All the results of GA are close to their package counterpart, excluded the zero norm and the package L0Learn, which tends to have a more sparse solution. This could be due to a numerical approximation or just a different parametrization since the package authors didn’t write the full mathematical formula used in the package. If that is the case, we are optimizing different functions, where the iperparamer \(\lambda\) may have a different meaning.

It’s possible to calculate the predictions and errors from the \(\beta\):

predictions<-X.intercept%*%t(beta.problema)
errors<-apply(predictions, 2, function(x) Y-x)
mae<-apply(errors, 2, function(x) mean(abs(x)))
kable(mae, col.names = "MAE")

	MAE
beta_true	16.11658
ols.beta	331.65362
GA.ols	331.30705
lad.package	331.88195
GA.lad	331.84284
tau= 0.05	332.02116
tau= 0.50	331.88195
tau= 0.95	329.40789
GA.quant.05	331.70249
GA.quant.50	331.81229
GA.quant.95	328.50262
lasso.glmnet	331.57432
GA.lasso	331.33601
L0.package	331.66200
GA.zero.norm	331.12767

The regularized methods don’t outperform the others, since I haven’t chosen the iperparameter \(\lambda\) by validation: I have just chosen one to replicate the results of the packages.

Conclusion

Genetic Algorithms can be very useful when we don’t have a solution in closed form or when we can’t employ other more consistent numerical methods (especially for non-convex problems). This article is mostly an exercise to the use of Genetic Algorithm in regression, but the real advantage of GA can appear with less trivial losses to minimize.

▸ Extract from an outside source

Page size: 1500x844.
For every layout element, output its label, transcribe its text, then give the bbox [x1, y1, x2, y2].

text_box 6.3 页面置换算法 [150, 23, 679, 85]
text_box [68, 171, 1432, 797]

At the same time, we have shown that GA can give a good approximation of other numerical methods, but it is very slow and it is generally better to employ more smart solutions.

Genetic Algorithms can be a useful first step to try to solve problems we don’t fully understand, a smart use of brute force.